News server Romea.cz. Everything about Roma in one place

News server Romea.cz. Everything about Roma in one place

Czech capital to see seminar on stereotypes in the photographic depictions of Jewish and Romani people

08 October 2018
3 minute read

On Monday, 15 October, an international seminar about stereotypical depictions of Jewish and Romani people in photographs will be held in Prague. The event will involve an historical review as well as the presentation of two unique art projects that have recently been produced on this subject.

Jewish and Romani histories will intersect as subject matter and in the dialogue between the artists and historians who will be the panelists. The workshop, organized by the Prague Forum for Romani Histories, is organized by historians Kateřina Čapková and Helena Sadílková.

“This workshop not only opens up the subject of stereotypical depictions of Roma and Jews, but will also review attempts by these discriminated groups to take advantage of the medium of photography for their own emancipation movements. I also consider it unique that this workshop will, for the very first time, facilitate dialogue between historians, art historians and artists working on this topic. I am, moreover, curious about what the discussion will yield, to what degree contemporary artists reflect on photographic stereotypes and what their strategies are for avoiding them,” Čapková told news server Romea.cz.

The historical reflection will be led by Ilsen About from the National Centre for Scientific Research in Paris, France (CNRS) with his paper “Counter-Image and Self- Image: Roma and Sinti in the History of the Photographic Medium”. The French historian prepared an exhibition in Paris this year about the history of the photographic renderings of Romani people from 1860 to 1980.

The abstract for About’s presentation reads as follows: “How Roma and Sinti have been represented through the lens of photography interrogates the making of stereotypical iconographies and the functions of such iconography in the political processes of stigmatization, exclusion or repression. It also questions the ambivalence of negotiated and self-constructed images, the professionalization of modelling, and the professionalization of the specialized production of specific photographic motifs. Behind the screen made by these objectified bodies and faces, individuals and social groups have also used and contributed to making other types of photographic images: Some testify to social life and to an anchoring in different territories, others have played significant roles in emancipation strategies, acting as major shifts in political visibility.”
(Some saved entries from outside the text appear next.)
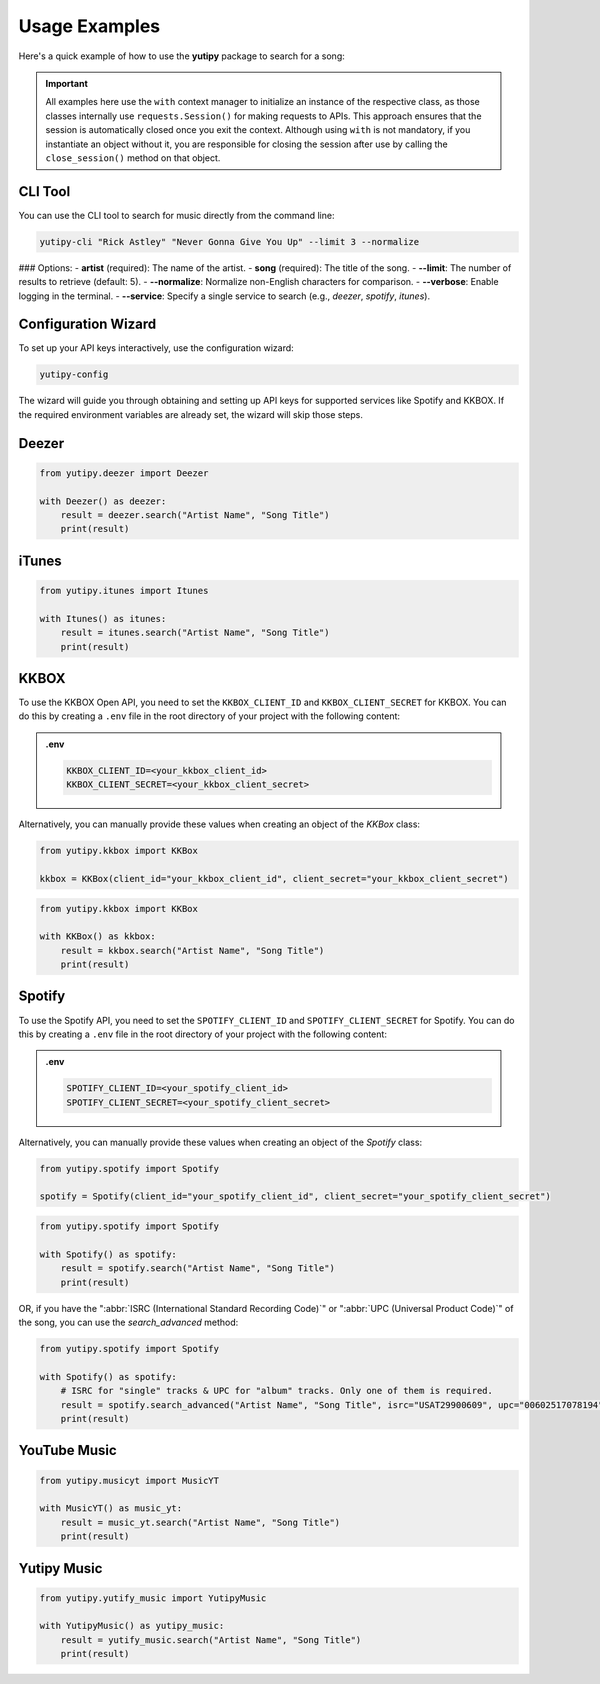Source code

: ==============
Usage Examples
==============

Here's a quick example of how to use the **yutipy** package to search for a song:

.. important::
    All examples here use the ``with`` context manager to initialize an instance of the respective class,
    as those classes internally use ``requests.Session()`` for making requests to APIs.
    This approach ensures that the session is automatically closed once you exit the context. Although using ``with`` is not mandatory,
    if you instantiate an object without it, you are responsible for closing the session after use by calling the ``close_session()`` method on that object.

CLI Tool
--------

You can use the CLI tool to search for music directly from the command line:

.. code-block:: bash

    yutipy-cli "Rick Astley" "Never Gonna Give You Up" --limit 3 --normalize

### Options:
- **artist** (required): The name of the artist.
- **song** (required): The title of the song.
- **--limit**: The number of results to retrieve (default: 5).
- **--normalize**: Normalize non-English characters for comparison.
- **--verbose**: Enable logging in the terminal.
- **--service**: Specify a single service to search (e.g., `deezer`, `spotify`, `itunes`).

Configuration Wizard
--------------------

To set up your API keys interactively, use the configuration wizard:

.. code-block:: bash

    yutipy-config

The wizard will guide you through obtaining and setting up API keys for supported services like Spotify and KKBOX. If the required environment variables are already set, the wizard will skip those steps.

Deezer
------

.. code-block:: python

    from yutipy.deezer import Deezer

    with Deezer() as deezer:
        result = deezer.search("Artist Name", "Song Title")
        print(result)

iTunes
------

.. code-block:: python

    from yutipy.itunes import Itunes

    with Itunes() as itunes:
        result = itunes.search("Artist Name", "Song Title")
        print(result)


KKBOX
-------

To use the KKBOX Open API, you need to set the ``KKBOX_CLIENT_ID`` and ``KKBOX_CLIENT_SECRET`` for KKBOX. You can do this by creating a ``.env`` file in the root directory of your project with the following content:

.. admonition:: .env

    .. code-block:: bash

        KKBOX_CLIENT_ID=<your_kkbox_client_id>
        KKBOX_CLIENT_SECRET=<your_kkbox_client_secret>

Alternatively, you can manually provide these values when creating an object of the `KKBox` class:

.. code-block:: python

    from yutipy.kkbox import KKBox

    kkbox = KKBox(client_id="your_kkbox_client_id", client_secret="your_kkbox_client_secret")

.. code-block:: python

    from yutipy.kkbox import KKBox

    with KKBox() as kkbox:
        result = kkbox.search("Artist Name", "Song Title")
        print(result)

Spotify
-------

To use the Spotify API, you need to set the ``SPOTIFY_CLIENT_ID`` and ``SPOTIFY_CLIENT_SECRET`` for Spotify. You can do this by creating a ``.env`` file in the root directory of your project with the following content:

.. admonition:: .env

    .. code-block:: bash

        SPOTIFY_CLIENT_ID=<your_spotify_client_id>
        SPOTIFY_CLIENT_SECRET=<your_spotify_client_secret>

Alternatively, you can manually provide these values when creating an object of the `Spotify` class:

.. code-block:: python

    from yutipy.spotify import Spotify

    spotify = Spotify(client_id="your_spotify_client_id", client_secret="your_spotify_client_secret")

.. code-block:: python

    from yutipy.spotify import Spotify

    with Spotify() as spotify:
        result = spotify.search("Artist Name", "Song Title")
        print(result)

OR, if you have the ":abbr:`ISRC (International Standard Recording Code)`" or ":abbr:`UPC (Universal Product Code)`" of the song, you can use the `search_advanced` method:

.. code-block:: python

    from yutipy.spotify import Spotify

    with Spotify() as spotify:
        # ISRC for "single" tracks & UPC for "album" tracks. Only one of them is required.
        result = spotify.search_advanced("Artist Name", "Song Title", isrc="USAT29900609", upc="00602517078194")
        print(result)

YouTube Music
-------------

.. code-block:: python

    from yutipy.musicyt import MusicYT

    with MusicYT() as music_yt:
        result = music_yt.search("Artist Name", "Song Title")
        print(result)

Yutipy Music
------------

.. code-block:: python

    from yutipy.yutify_music import YutipyMusic

    with YutipyMusic() as yutipy_music:
        result = yutify_music.search("Artist Name", "Song Title")
        print(result)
The context of the depiction of Jewish people and Eastern European shtetls will be discussed by the Polish historian Karolina Szymaniak from the University of Wrocław in a presentation entitled “In and Out of the Shtetl: Photography and (De)Constructions of Eastern European Jewish Difference”. Her abstract reads: “In both Jewish and non-Jewish discourses and visual practices, the shtetl came to epitomize Eastern European Jewish culture, constructed as radically different from the neighboring cultures. In these constructions, photography played a crucial role. The presentation will look at the history of photographing Jews in Eastern Europe and Jews photographing back, both reproducing and reconstructing stereotypical images. It will discuss different modalities and uses of photography, as well as their political ramifications. Finally, it will briefly point to the meanings and uses of pre-Holocaust photography, both in the post-Holocaust era and in the late 20th-century context of the so-called Jewish revival in Eastern Europe.”

After a break for refreshments, two artists will present their projects about the contemporary depiction of Romani people in photographs, beginning with the art photographer Sabin Badžo, author of the “Kalokagathia” cycle, photographs inspired by the ancient Greek ideal of harmony between physical and spiritual beauty. The second special guest will be the Swiss photographer Iren Stehli, author of the unique “Libuna” photograph cycle, which features images of the same subject taken over the course of many years.

The seminar is organized by the Prague Forum for Romani Histories of the Institute of Contemporary History of the Academy of Sciences of the Czech Republic along with the Romani Studies Seminar at the Faculty of Arts, Charles University in Prague, the French Institute for Social Science Research (CEFRES), and the Institut français in Prague, which is where the seminar will be held. ROMEA TV will produce an audiovisual recording of the seminar.